Dudley writes that “everyone brings information to share or questions to ask.”

And three “area experts on local families” will be present to assist you.

Dudley reports that Sharon Howland “will have a carload of research to share,” and that Valdine Atwood and Frances Ray “will have records of our coastal communities, where most of our ancestors lived before moving inland.”

An outreach program of the historical society, back issues of its Newsletter will be available as well as area cemetery records and census records to 1920.

For more information, call Dudley at 454-7476.

Speaking of history, Maine residents may know, but our visitors might not, that Arctic explorer Admiral Robert Peary’s ship, the SS Roosevelt, was completed in 1905 on Verona Island.

A model of the ship, crafted by Earl Morrill of Brewer, is in the Reference Room of the Buck Memorial Library on Main Street in Bucksport.

Also on exhibit there are models of the Allanwilde, a barkentine built in 1884 in Bucksport; the Herbert L. Rawdling, a four-masted schooner built in Stockton Springs, and the two-masted fishing schooner, Hunter, still under construction in Orland.

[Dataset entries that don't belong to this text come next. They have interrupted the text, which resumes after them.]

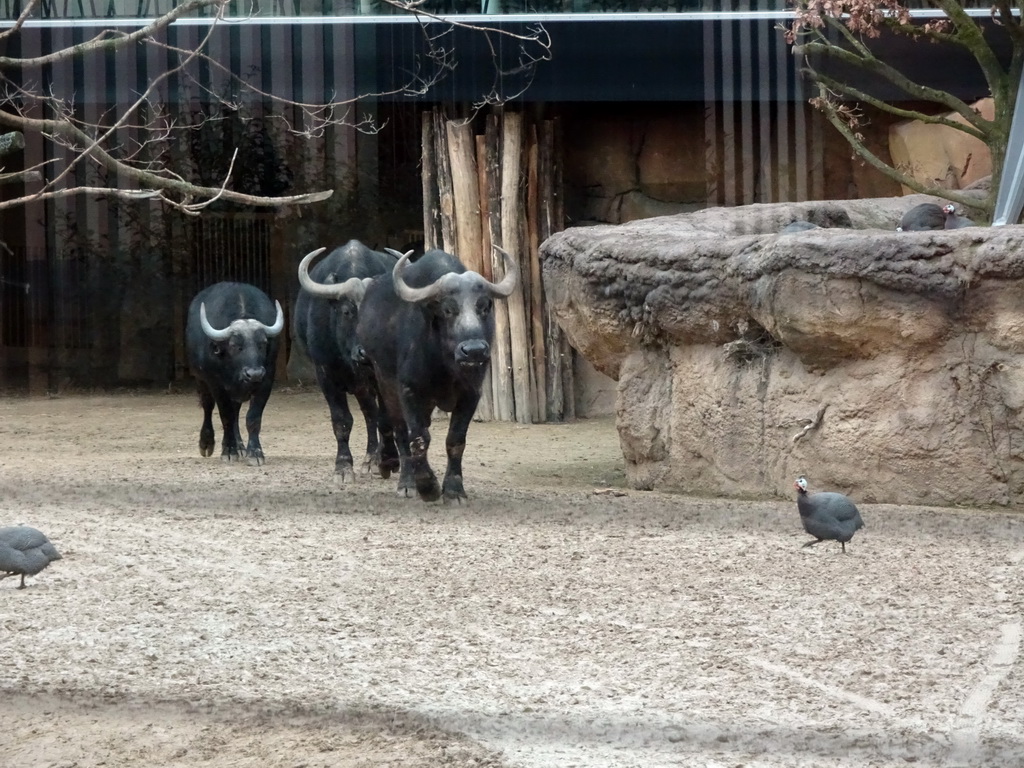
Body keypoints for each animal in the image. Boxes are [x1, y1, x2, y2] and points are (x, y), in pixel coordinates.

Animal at [186, 280, 284, 466]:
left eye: (262, 343)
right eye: (235, 345)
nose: (254, 374)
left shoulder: (266, 382)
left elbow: (252, 418)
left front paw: (255, 452)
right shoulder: (216, 384)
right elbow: (225, 416)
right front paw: (229, 450)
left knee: (236, 412)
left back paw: (239, 446)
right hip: (200, 380)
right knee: (208, 407)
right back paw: (208, 443)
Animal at [294, 240, 401, 481]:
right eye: (346, 312)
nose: (365, 353)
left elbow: (385, 418)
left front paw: (389, 460)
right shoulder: (325, 374)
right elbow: (342, 420)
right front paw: (343, 466)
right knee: (369, 412)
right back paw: (369, 459)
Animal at [360, 243, 520, 501]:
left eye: (483, 307)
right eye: (448, 309)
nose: (474, 351)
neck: (443, 367)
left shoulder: (471, 393)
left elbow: (456, 439)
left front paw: (454, 489)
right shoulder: (408, 390)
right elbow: (417, 438)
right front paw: (427, 486)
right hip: (385, 383)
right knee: (400, 431)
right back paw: (405, 481)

Morrill will exhibit photographs and explain the construction of a large schooner, and entertain you with some humorous maritime facts he has collected during this model ship research, at 1:30 p.m. Saturday, July 7 at the library.

The public is invited to attend.

The Sixth Thompson Family Reunion is part of this holiday week, beginning with a Memorial Graveside Service at 10 a.m. at the East Millinocket Cemetery.

The reunion begins at 11 a.m. at the Sno-Rover’s Club in East Millinocket.

Families are asked to bring sandwiches, a salad and desserts to share.